A Terceira Turma do Superior Tribunal de Justiça (STJ) autorizou a liberação de valores depositados judicialmente diretamente ao credor, desde que o crédito tenha sido constituído antes da falência da empresa devedora. A decisão foi tomada por unanimidade e as informações são do site Migalhas.
A decisão foi tomada num recurso do Grupo Saraiva, que contestou a liberação de valores a um credor nos autos de embargos à execução.

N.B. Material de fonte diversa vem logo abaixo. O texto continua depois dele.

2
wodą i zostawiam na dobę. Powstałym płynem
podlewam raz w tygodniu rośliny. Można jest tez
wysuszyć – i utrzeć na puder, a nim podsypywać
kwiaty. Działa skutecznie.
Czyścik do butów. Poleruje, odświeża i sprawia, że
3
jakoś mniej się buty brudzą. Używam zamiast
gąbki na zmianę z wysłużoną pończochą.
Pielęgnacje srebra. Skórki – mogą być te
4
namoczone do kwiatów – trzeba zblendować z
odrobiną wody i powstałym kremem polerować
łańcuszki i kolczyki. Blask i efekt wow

Segundo a companhia, a decretação de sua falência faz com que os montantes sejam submetidos ao juízo falimentar, para respeitar a ordem de pagamento aos credores.
O relator do caso, ministro Ricardo Villas Bôas Cueva, esclareceu que, embora a regra geral determine a remessa de depósitos de execuções ao juízo falimentar, existe uma exceção quando o crédito já está estabilizado.
Segundo o ministro, o depósito judicial deixa de ter natureza de garantia após o trânsito em julgado dos embargos à execução e passa a representar o cumprimento efetivo da obrigação. “O juízo universal da falência não alcança atos de satisfação do crédito definitivamente constituídos antes da quebra”, detalhou Cueva.
Com esse entendimento, o STJ manteve a decisão que permitiu o levantamento dos valores pelo credor, afastando a necessidade de os recursos serem integrados à massa falida.
Jurisprudência da falência
Em fevereiro, a Terceira Turma do STJ decidiu que a Fazenda Pública pode pedir a o encerramento das atividades de empresas devedoras caso não consiga receber a dívida por meio de execução fiscal. Segundo a relatora do caso, ministra Nancy Andrighi, a possibilidade existe porque a Lei 14.112/2020, alterou as regras da falência.
Andrighi explicou que o artigo 97 da Lei 11.101/2005 permite que qualquer credor peça a falência, sem separar entes públicos de privados, e que o Tema 1.092 da Primeira Seção do STJ define que não há incompatibilidade entre execução fiscal e processo de falência.